Получив с прочими дворянами бронзовую медаль в воспоминание 1812 года, Нарышкин сказал:

– Никогда не расстанусь с нею, она для меня бесценна: нельзя ни продать ее, ни заложить.

Раз как-то на параде в Пажеском корпусе инспектор, кадет, упал на барабан.

– Вот в первый раз наделал он столько шуму в свете, – заметил Нарышкин.

Нарышкин имел обыкновение часто занимать деньги, которые редко уплачивал в срок; умирая, на смертном одре, он сказал:

– В первый раз я отдаю долг – природе.

А. Л. Нарышкин был женат на дочери Закревского – родной племяннице графа Разумовского, Марине Осиповне. Императрица сама сосватала племянницу Разумовских Закревскую за Нарышкина. Сватовство это началось на балу у Екатерины II, тогда еще великой княгини. Марина Осиповна, молоденькая и ловкая, мастерски танцевала минуэт с Нарышкиным. Великая княгиня, сидевшая между сестрою Нарышкина Сенявиною и невесткою его Анной Никитичной (урожденной Румянцевой), любовалась парою и решила вместе с собеседницами своими, что молодых людей следует непременно женить; ее еще более к этому подстрекало то, что Нарышкина сватали в городе на племяннице Шуваловых, Хитровой. Государыня накануне свадьбы Марины Осиповны сама была на девичнике, который справлялся в Аничковском доме (нынешний дворец).

Свадьба праздновалась с обыкновенною торжественностью, с маршалами, шаферами и ближними девицами. Марина Осиповна впоследствии была очень влиятельная особа в высшем петербургском обществе. Про нее пишет жена Державина, что она – Гог и Магог.

По смерти своего мужа она была в ссоре с детьми за то, что они нарушили завещание дяди их, А. А. Нарышкина. Завещанием этим он отдавал одну половину жене своей Анне Никитичне (урожд. Румянцевой, двоюродной сестре Задунайского), другую брату своему Льву Александровичу, a после него уже детям. Нарышкина была превосходная хозяйка – она управляла всею домашнею экономией своего мужа.

Предоставленные материалы —
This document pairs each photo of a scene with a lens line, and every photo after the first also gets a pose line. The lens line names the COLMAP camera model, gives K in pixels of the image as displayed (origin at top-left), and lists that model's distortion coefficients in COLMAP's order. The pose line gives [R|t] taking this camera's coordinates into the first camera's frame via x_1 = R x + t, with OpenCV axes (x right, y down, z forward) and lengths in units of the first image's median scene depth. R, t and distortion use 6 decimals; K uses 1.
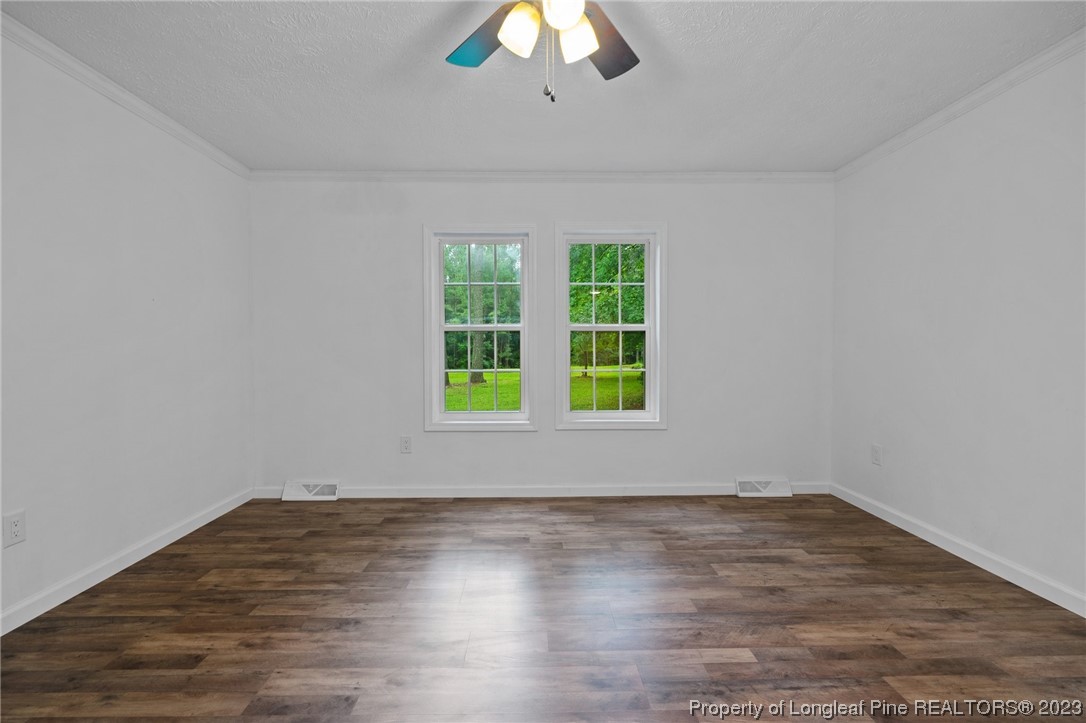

Задачи и задания —
a – На ком был женат А. Л. Нарышкин согласно тексту о Нарышкине?
b – Перепишите отрывок текста о Нарышкине от слов «Нарышкин имел обыкновение» до слов «долг – природе.», заменив «природе» на «судьбе».
Для ответов используйте только текст страницы.

Решения задач —
a – На дочери Закревского Марине Осиповне, родной племяннице графа Разумовского.

b –
Нарышкин имел обыкновение часто занимать деньги, которые редко уплачивал в срок; умирая, на смертном одре, он сказал:

– В первый раз я отдаю долг – судьбе.